Mangal has “relatively formally but very discreetly” reintegrated 200 to 300 former fighters “very quietly,” Jones added.
“They're not registered in our program yet,” he said. “They will come.”
In Helmand and other border provinces, Jones said, conflict is heavier and insurgent intimidation efforts stronger than in other areas.
“People [there] in some respects are still weighing up whether they really want to commit themselves conclusively to the government, but they wanted to step out of the fight; they want peace and stability,” he said.

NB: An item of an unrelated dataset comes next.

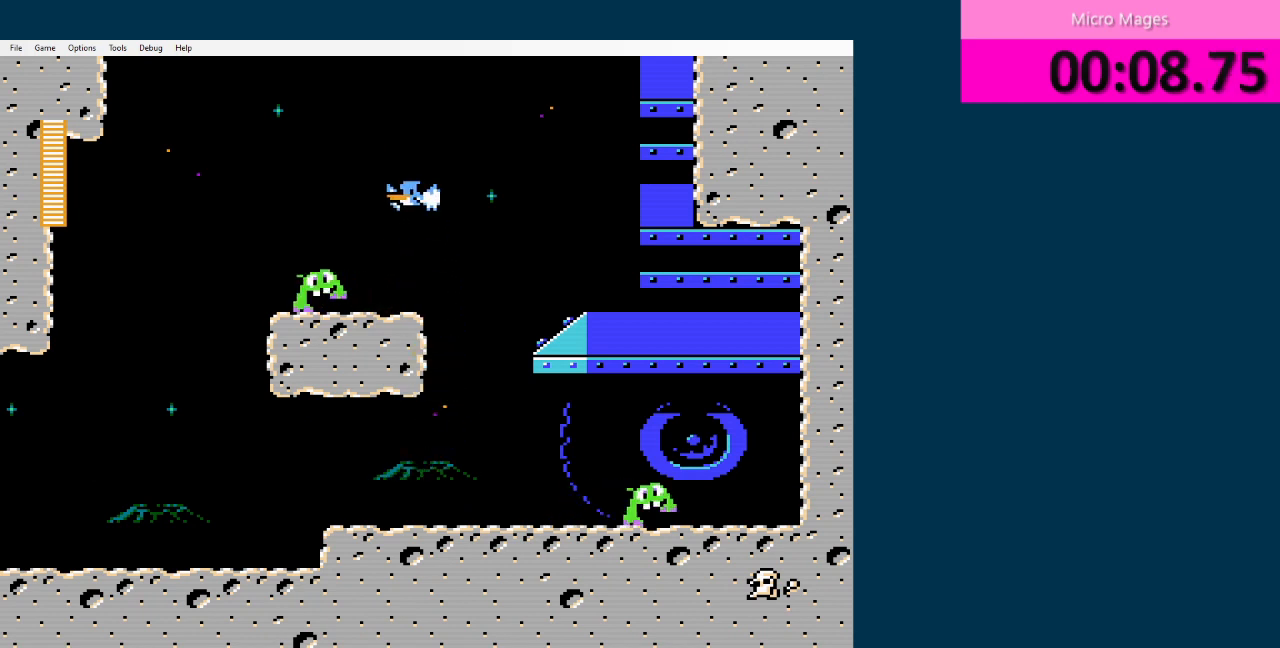
{"buttons": [], "events": [[83, "A", "down"], [167, "A", "up"], [209, "A", "down"], [334, "A", "up"], [375, "A", "down"], [501, "A", "up"]]}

Jones is now almost finished with his fourth Afghan tour since 2002. When his current stretch of duty started in May 2010, he said, “I was … quite shocked to find that some of my Afghan colleagues who I knew very well over the years felt profoundly gloomy about the future of Afghanistan.”
A year and a half ago, transition as a process didn't exist, Jones noted.
“There was a real concern that there was going to be a very precipitous drop-off of the international community this year, while the Taliban was still seen as an existential threat to the government in some provinces,” he said.
Since then, surges in troop numbers, civilian assistance and Afghan security capability have had “quite a profound effect,” he said.
“It hasn't tipped the strategic balance of confidence conclusively one way, but it's certainly reshaped it from a profound gloom to people who are starting to grapple with a more orderly future,” he added.
Afghans are more confident, as well, that the international community presence in their country will continue beyond 2014, he said.
“This is not a precipitous drop off the edge of a cliff at the end of 2014. This is an orderly process of transition that hands over Afghan sovereignty in every respect,” he said. “There'll be a requirement for an international presence to support many parts of the growing elements of government for some time to come.”